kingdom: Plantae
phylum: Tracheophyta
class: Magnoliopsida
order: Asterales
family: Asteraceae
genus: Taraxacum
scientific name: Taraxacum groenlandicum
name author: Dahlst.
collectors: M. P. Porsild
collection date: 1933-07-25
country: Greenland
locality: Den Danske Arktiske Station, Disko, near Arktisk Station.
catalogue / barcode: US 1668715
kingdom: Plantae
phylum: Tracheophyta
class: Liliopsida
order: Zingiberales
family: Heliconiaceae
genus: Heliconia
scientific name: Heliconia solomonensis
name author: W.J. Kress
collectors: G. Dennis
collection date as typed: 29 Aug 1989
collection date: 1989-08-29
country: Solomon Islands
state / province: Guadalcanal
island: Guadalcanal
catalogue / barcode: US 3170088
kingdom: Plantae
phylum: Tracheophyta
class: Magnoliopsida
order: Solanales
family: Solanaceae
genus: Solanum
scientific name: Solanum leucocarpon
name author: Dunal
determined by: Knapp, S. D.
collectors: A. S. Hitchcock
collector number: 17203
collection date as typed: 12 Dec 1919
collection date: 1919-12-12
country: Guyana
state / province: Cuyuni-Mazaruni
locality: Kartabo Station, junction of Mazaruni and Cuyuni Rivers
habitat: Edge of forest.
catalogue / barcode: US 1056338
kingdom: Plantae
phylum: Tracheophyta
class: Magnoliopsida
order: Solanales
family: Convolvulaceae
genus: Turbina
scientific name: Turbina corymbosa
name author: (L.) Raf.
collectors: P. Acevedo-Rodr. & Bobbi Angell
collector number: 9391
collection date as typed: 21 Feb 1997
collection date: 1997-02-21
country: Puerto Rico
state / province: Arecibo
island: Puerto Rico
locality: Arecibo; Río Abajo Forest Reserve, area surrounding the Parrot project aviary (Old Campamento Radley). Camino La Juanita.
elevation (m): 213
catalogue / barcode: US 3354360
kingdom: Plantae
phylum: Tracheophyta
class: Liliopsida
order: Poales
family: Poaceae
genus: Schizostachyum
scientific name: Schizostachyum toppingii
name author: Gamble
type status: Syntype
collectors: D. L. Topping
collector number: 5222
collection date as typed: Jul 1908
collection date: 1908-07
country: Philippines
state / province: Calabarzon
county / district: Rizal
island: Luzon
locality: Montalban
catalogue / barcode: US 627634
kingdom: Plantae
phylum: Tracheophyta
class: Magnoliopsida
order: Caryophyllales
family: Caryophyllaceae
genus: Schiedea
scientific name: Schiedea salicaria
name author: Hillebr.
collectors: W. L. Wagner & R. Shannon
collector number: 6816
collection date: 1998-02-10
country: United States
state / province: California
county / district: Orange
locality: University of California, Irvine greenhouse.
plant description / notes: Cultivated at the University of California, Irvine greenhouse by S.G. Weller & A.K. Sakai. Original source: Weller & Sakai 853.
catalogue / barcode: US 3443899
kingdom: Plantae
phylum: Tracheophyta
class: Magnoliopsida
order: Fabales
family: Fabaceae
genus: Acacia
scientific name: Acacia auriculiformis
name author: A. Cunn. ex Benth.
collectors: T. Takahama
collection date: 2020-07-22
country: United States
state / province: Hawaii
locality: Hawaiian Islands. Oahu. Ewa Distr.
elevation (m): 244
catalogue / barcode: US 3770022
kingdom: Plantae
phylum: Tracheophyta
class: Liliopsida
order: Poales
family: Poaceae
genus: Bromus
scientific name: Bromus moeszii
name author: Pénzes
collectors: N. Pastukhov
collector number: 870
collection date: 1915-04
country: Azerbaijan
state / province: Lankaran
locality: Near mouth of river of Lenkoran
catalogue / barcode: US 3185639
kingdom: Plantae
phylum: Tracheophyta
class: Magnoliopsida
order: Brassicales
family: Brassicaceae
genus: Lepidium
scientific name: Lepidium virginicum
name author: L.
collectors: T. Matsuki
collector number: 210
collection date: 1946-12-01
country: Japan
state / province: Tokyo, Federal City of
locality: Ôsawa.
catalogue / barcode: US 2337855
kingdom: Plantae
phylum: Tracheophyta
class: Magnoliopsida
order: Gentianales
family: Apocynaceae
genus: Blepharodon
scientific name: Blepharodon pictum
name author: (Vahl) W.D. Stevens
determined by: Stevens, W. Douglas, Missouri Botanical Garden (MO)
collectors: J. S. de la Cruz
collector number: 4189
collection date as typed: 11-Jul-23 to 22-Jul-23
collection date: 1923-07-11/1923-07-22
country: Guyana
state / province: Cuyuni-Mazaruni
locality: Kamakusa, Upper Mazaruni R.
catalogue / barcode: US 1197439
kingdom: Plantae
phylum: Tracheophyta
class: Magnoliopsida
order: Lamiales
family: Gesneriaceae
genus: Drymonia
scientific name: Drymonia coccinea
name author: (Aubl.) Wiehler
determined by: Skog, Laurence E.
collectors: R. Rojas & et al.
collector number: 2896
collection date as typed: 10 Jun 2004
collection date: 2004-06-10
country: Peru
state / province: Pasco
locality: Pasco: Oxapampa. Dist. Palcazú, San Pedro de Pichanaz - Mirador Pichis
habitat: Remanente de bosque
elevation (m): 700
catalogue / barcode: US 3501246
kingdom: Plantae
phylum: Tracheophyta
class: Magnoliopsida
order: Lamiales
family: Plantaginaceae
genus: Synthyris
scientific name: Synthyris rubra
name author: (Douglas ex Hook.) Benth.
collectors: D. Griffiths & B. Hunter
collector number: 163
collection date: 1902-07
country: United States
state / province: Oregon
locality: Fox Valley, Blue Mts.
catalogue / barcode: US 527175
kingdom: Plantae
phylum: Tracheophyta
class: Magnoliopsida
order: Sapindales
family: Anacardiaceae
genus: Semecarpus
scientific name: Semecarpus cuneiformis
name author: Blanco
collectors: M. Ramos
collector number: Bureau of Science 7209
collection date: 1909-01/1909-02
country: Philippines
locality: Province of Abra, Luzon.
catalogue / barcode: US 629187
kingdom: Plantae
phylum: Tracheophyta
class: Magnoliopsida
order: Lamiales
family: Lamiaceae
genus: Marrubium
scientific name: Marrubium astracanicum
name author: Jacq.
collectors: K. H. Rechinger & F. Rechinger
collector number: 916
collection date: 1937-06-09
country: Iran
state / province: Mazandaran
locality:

=== Problem ===
Change each "catalogue / barcode" in the records to "catalog number" and copy every line again with nothing else altered.

=== Answer ===
kingdom: Plantae
phylum: Tracheophyta
class: Magnoliopsida
order: Asterales
family: Asteraceae
genus: Taraxacum
scientific name: Taraxacum groenlandicum
name author: Dahlst.
collectors: M. P. Porsild
collection date: 1933-07-25
country: Greenland
locality: Den Danske Arktiske Station, Disko, near Arktisk Station.
catalog number: US 1668715
kingdom: Plantae
phylum: Tracheophyta
class: Liliopsida
order: Zingiberales
family: Heliconiaceae
genus: Heliconia
scientific name: Heliconia solomonensis
name author: W.J. Kress
collectors: G. Dennis
collection date as typed: 29 Aug 1989
collection date: 1989-08-29
country: Solomon Islands
state / province: Guadalcanal
island: Guadalcanal
catalog number: US 3170088
kingdom: Plantae
phylum: Tracheophyta
class: Magnoliopsida
order: Solanales
family: Solanaceae
genus: Solanum
scientific name: Solanum leucocarpon
name author: Dunal
determined by: Knapp, S. D.
collectors: A. S. Hitchcock
collector number: 17203
collection date as typed: 12 Dec 1919
collection date: 1919-12-12
country: Guyana
state / province: Cuyuni-Mazaruni
locality: Kartabo Station, junction of Mazaruni and Cuyuni Rivers
habitat: Edge of forest.
catalog number: US 1056338
kingdom: Plantae
phylum: Tracheophyta
class: Magnoliopsida
order: Solanales
family: Convolvulaceae
genus: Turbina
scientific name: Turbina corymbosa
name author: (L.) Raf.
collectors: P. Acevedo-Rodr. & Bobbi Angell
collector number: 9391
collection date as typed: 21 Feb 1997
collection date: 1997-02-21
country: Puerto Rico
state / province: Arecibo
island: Puerto Rico
locality: Arecibo; Río Abajo Forest Reserve, area surrounding the Parrot project aviary (Old Campamento Radley). Camino La Juanita.
elevation (m): 213
catalog number: US 3354360
kingdom: Plantae
phylum: Tracheophyta
class: Liliopsida
order: Poales
family: Poaceae
genus: Schizostachyum
scientific name: Schizostachyum toppingii
name author: Gamble
type status: Syntype
collectors: D. L. Topping
collector number: 5222
collection date as typed: Jul 1908
collection date: 1908-07
country: Philippines
state / province: Calabarzon
county / district: Rizal
island: Luzon
locality: Montalban
catalog number: US 627634
kingdom: Plantae
phylum: Tracheophyta
class: Magnoliopsida
order: Caryophyllales
family: Caryophyllaceae
genus: Schiedea
scientific name: Schiedea salicaria
name author: Hillebr.
collectors: W. L. Wagner & R. Shannon
collector number: 6816
collection date: 1998-02-10
country: United States
state / province: California
county / district: Orange
locality: University of California, Irvine greenhouse.
plant description / notes: Cultivated at the University of California, Irvine greenhouse by S.G. Weller & A.K. Sakai. Original source: Weller & Sakai 853.
catalog number: US 3443899
kingdom: Plantae
phylum: Tracheophyta
class: Magnoliopsida
order: Fabales
family: Fabaceae
genus: Acacia
scientific name: Acacia auriculiformis
name author: A. Cunn. ex Benth.
collectors: T. Takahama
collection date: 2020-07-22
country: United States
state / province: Hawaii
locality: Hawaiian Islands. Oahu. Ewa Distr.
elevation (m): 244
catalog number: US 3770022
kingdom: Plantae
phylum: Tracheophyta
class: Liliopsida
order: Poales
family: Poaceae
genus: Bromus
scientific name: Bromus moeszii
name author: Pénzes
collectors: N. Pastukhov
collector number: 870
collection date: 1915-04
country: Azerbaijan
state / province: Lankaran
locality: Near mouth of river of Lenkoran
catalog number: US 3185639
kingdom: Plantae
phylum: Tracheophyta
class: Magnoliopsida
order: Brassicales
family: Brassicaceae
genus: Lepidium
scientific name: Lepidium virginicum
name author: L.
collectors: T. Matsuki
collector number: 210
collection date: 1946-12-01
country: Japan
state / province: Tokyo, Federal City of
locality: Ôsawa.
catalog number: US 2337855
kingdom: Plantae
phylum: Tracheophyta
class: Magnoliopsida
order: Gentianales
family: Apocynaceae
genus: Blepharodon
scientific name: Blepharodon pictum
name author: (Vahl) W.D. Stevens
determined by: Stevens, W. Douglas, Missouri Botanical Garden (MO)
collectors: J. S. de la Cruz
collector number: 4189
collection date as typed: 11-Jul-23 to 22-Jul-23
collection date: 1923-07-11/1923-07-22
country: Guyana
state / province: Cuyuni-Mazaruni
locality: Kamakusa, Upper Mazaruni R.
catalog number: US 1197439
kingdom: Plantae
phylum: Tracheophyta
class: Magnoliopsida
order: Lamiales
family: Gesneriaceae
genus: Drymonia
scientific name: Drymonia coccinea
name author: (Aubl.) Wiehler
determined by: Skog, Laurence E.
collectors: R. Rojas & et al.
collector number: 2896
collection date as typed: 10 Jun 2004
collection date: 2004-06-10
country: Peru
state / province: Pasco
locality: Pasco: Oxapampa. Dist. Palcazú, San Pedro de Pichanaz - Mirador Pichis
habitat: Remanente de bosque
elevation (m): 700
catalog number: US 3501246
kingdom: Plantae
phylum: Tracheophyta
class: Magnoliopsida
order: Lamiales
family: Plantaginaceae
genus: Synthyris
scientific name: Synthyris rubra
name author: (Douglas ex Hook.) Benth.
collectors: D. Griffiths & B. Hunter
collector number: 163
collection date: 1902-07
country: United States
state / province: Oregon
locality: Fox Valley, Blue Mts.
catalog number: US 527175
kingdom: Plantae
phylum: Tracheophyta
class: Magnoliopsida
order: Sapindales
family: Anacardiaceae
genus: Semecarpus
scientific name: Semecarpus cuneiformis
name author: Blanco
collectors: M. Ramos
collector number: Bureau of Science 7209
collection date: 1909-01/1909-02
country: Philippines
locality: Province of Abra, Luzon.
catalog number: US 629187
kingdom: Plantae
phylum: Tracheophyta
class: Magnoliopsida
order: Lamiales
family: Lamiaceae
genus: Marrubium
scientific name: Marrubium astracanicum
name author: Jacq.
collectors: K. H. Rechinger & F. Rechinger
collector number: 916
collection date: 1937-06-09
country: Iran
state / province: Mazandaran
locality:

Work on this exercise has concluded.